Récemment ma musique est devenue plus personnelle, j’ai l’impression d’être un anthropologiste, j’aime observer les comportements et écrire dessus. Quand j’étais plus jeune, je cherchais l’inspiration à grande échelle, en considérant l’univers, en pensant au monde dans sa globalité, mais maintenant, je me penche sur de petits détails. Mon état d’esprit change, je vieillis… C’est définitivement plus introspectif.
*Ton morceau The centaur est le plus connu, tu as sorti une version drum & bass, un genre qui est méconnu outre-Atlantique…
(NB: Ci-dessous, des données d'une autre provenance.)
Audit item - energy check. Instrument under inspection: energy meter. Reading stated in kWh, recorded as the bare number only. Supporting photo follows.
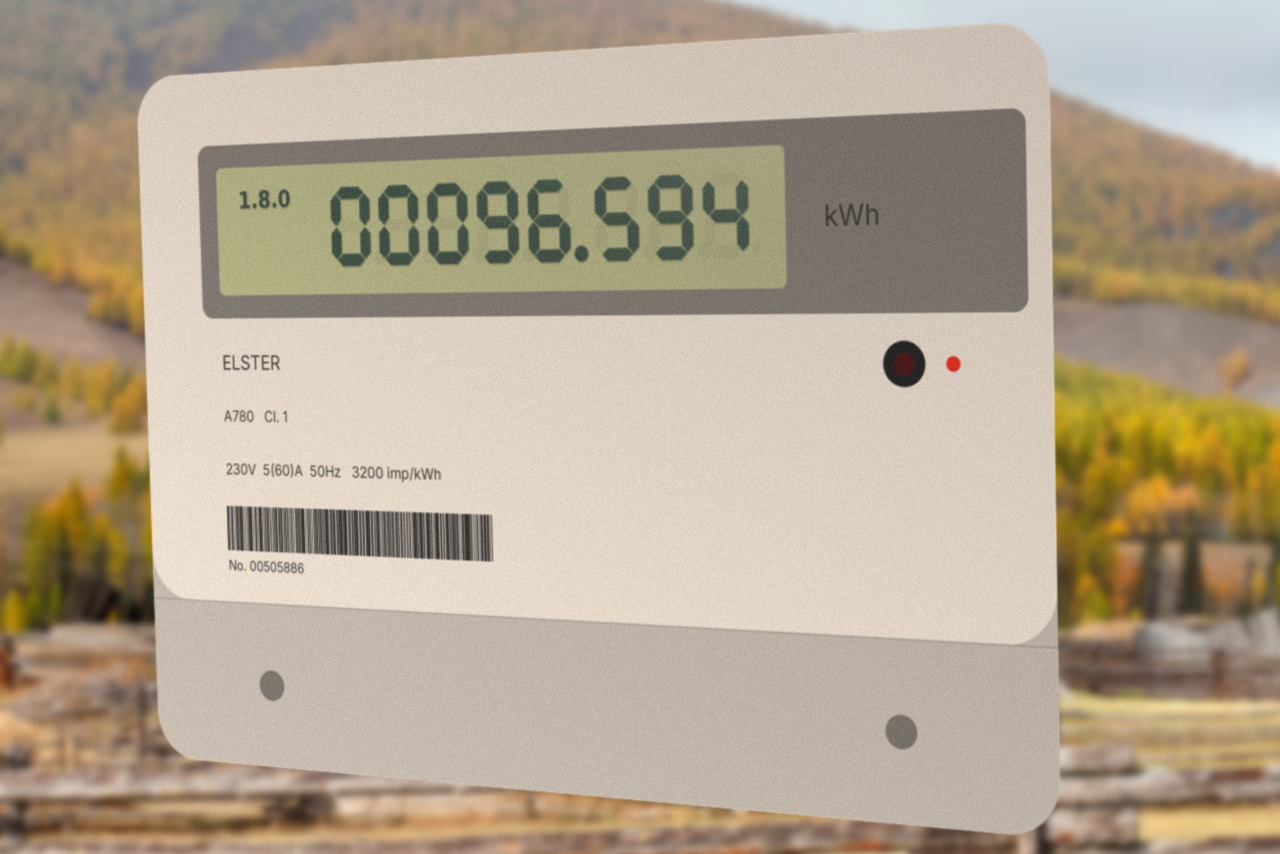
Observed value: 96.594
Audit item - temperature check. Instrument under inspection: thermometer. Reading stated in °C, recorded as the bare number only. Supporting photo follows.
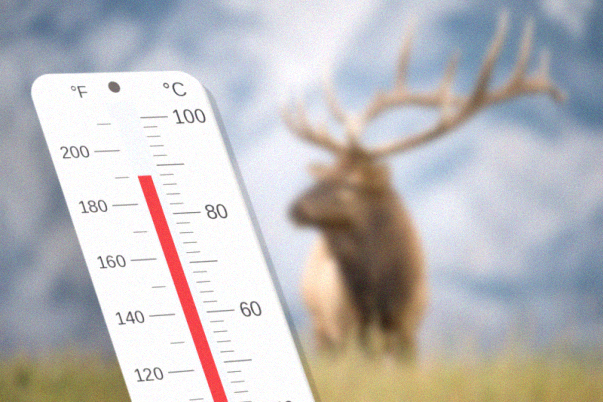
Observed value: 88
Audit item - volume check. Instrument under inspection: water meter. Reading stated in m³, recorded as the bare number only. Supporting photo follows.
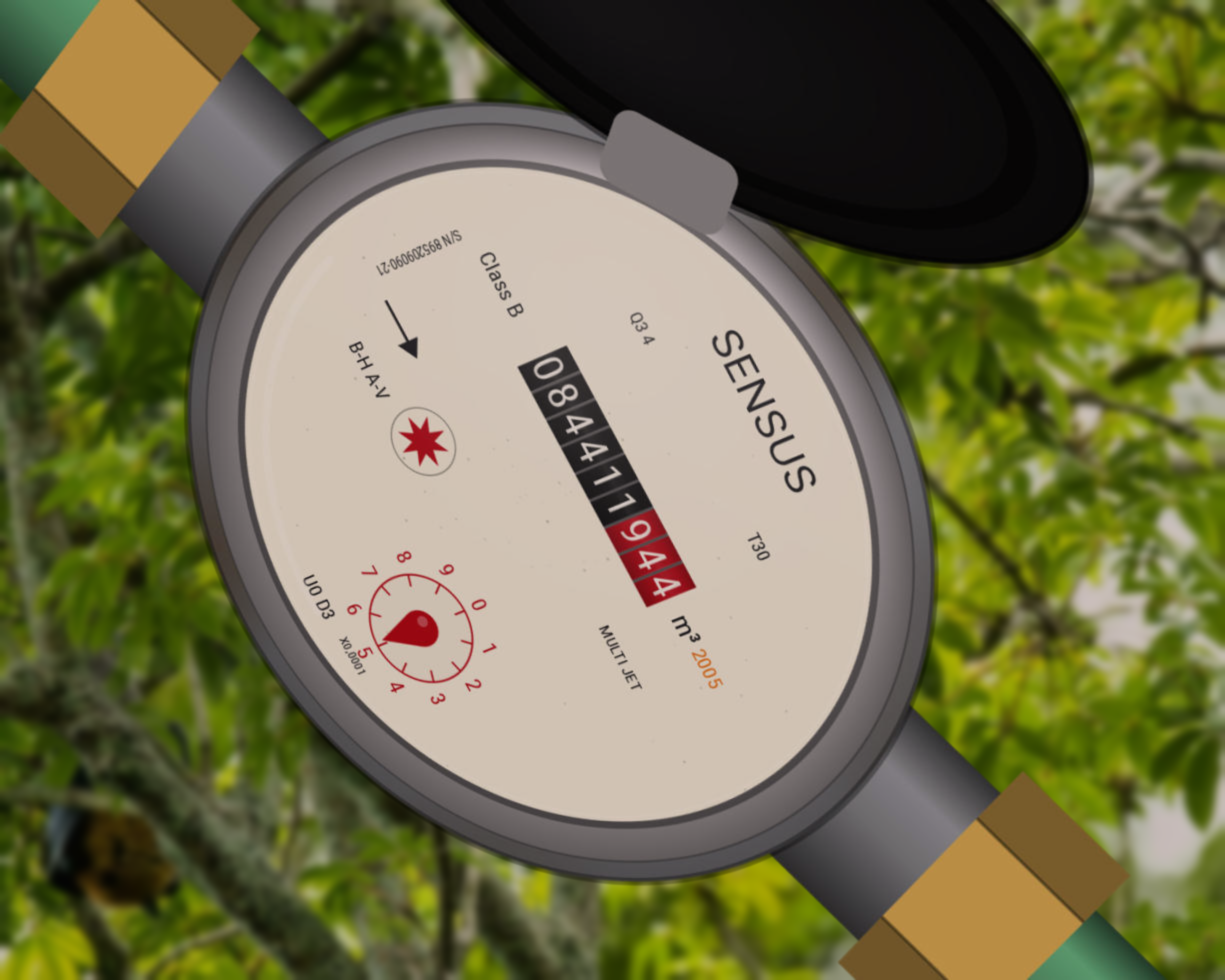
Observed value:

La drum & bass est très underground en Amérique, mais le phénomène est là, il est important. Certains disent que c’est une évolution du hip-hop, mais je ne suis pas sûr d’être d’accord avec cette théorie. Mon colocataire produit de la D&B, c’était son idée de faire un remix de ce titre, donc je lui ai prêté la matière première, et il l’a fait. J’ai trouvé ça cool.
En général ma musique n’est pas agressive, et j’ai pensé que pour une fois ce serait bien d’avoir quelques titres qui balancent un peu. Il y a des situations où l’agressivité est positive, où il est bon de prendre une bonne suée. À la plupart de mes concerts, les gens sont assis en train de réfléchir, ou non, et je voulais que ça bouge un peu plus, donc quand j’ai fait l’album Synesthesia, j’ai pensé à des morceaux plus rythmés. C’est particulièrement valable à Halifax car c’est une petite ville, donc la foule des concerts est très mélangée. C’est très hip-hop et très skate.
Quand je fais des concerts à des événements de skate, les skateurs ont une certaine agressivité et ils aiment la musique agressive, donc le remix de The centaur a été pensé pour ce genre d’occasions. C’est juste une évolution de ma musique, une approche différente.
Ah oui, le truc Habitat ! Ce qui est marrant à propos de ce projet, c’est qu’ils ont monté la vidéo et ils lui ont demandé de faire la musique par-dessus, en ralentissant et en accélérant selon le rythme du skater. C’était un truc très difficile à faire et ça lui a pris un temps fou ! C’est un travail de dingue, mais le résultat est à la hauteur. Ça me brancherait de faire ça, toute la musique d’une vidéo de skate, je suis sûr que j’aimerais ça.